Speaking to the Cyprus News Agency (CNA), he said the Joint Rescue Coordination Center (JRCC) in Larnaca monitors all activity and intervenes to rescue people in danger in its area of responsibility either from an air or sea.
“We are certainly prepared to deal with incidents to the extent of our own capabilities,” he said.
Asked how ready the Republic of Cyprus is to deal with incidents such as the one in Pylos, Greece which saw a boat overladen with migrants sink causing many deaths, Giorgallas depending on the scale of an accident, JRCC activates the Tefkros plan for large-scale incidents at sea and the Nearchos plan for smaller incidents.
These two plans, he added, provide for the specific actions to be taken in each case, who is involved, which other agencies are activated and which means are activated.
There are, he said, maritime assets such as National Guard and Coast Guard vessels and if the incidents are of large scale, vessels from the private sector are also enlisted.
There are also, he continued, airborne assets, the National Guard and police helicopters, while depending on the extent of an incident, international assistance agreements that Cyprus has with neighbouring countries (Israel, Egypt and Lebanon) are also activated, while assistance is also sought from vessels near the incident.
“All this is being monitored and coordinated by the Zenon centre.

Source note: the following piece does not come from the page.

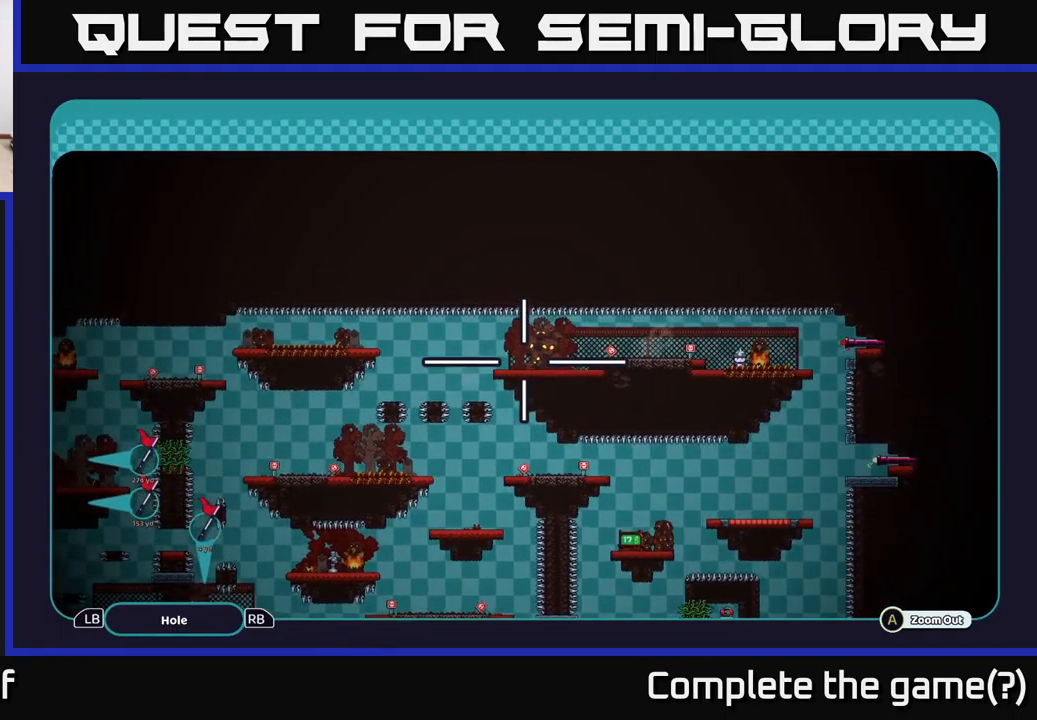
{"buttons": ["A"], "left_stick": "left", "right_stick": "center", "events": [[233, "left_stick", "down"], [316, "left_stick", "down-left"], [433, "left_stick", "left"]]}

There is the satellite image in the centre and we are at any time able to activate what is needed because we can see where these vessels are,” he said, adding that, if necessary, assistance is also requested through the EU’s civil protection mechanism RescEU.
On incidents such as that in Pylos, the minister said this was an “extreme” case with many unpredictable factors at sea, where the sinking of a ship immediately creates a huge search area and all comes down to “the ability of the assets and personnel on the scene to do their job as quickly as possible. That is why we attach great importance to exercises.”
Giorgallas cited as an example the recent Argonaut exercise, in cooperation with eight other countries, which this year simulated an air accident with a sea rescue exercise, while last year it involved a maritime accident.
“We simulate all incidents in real-time exercises and in the Zenon centre simulators, while there is direct contact and cooperation with the competent services of the neighbouring countries, because in some places they also need our help and we need their assistance,” he added.
He also said that if a large-scale incident, such as the one in Greece, were to occur in Cyprus’ area of responsibility, the country can activate the UNIFIL (United Nations Interim Force in Lebanon) vessels that patrol the area and transport crews for rest from Lebanon to Cyprus.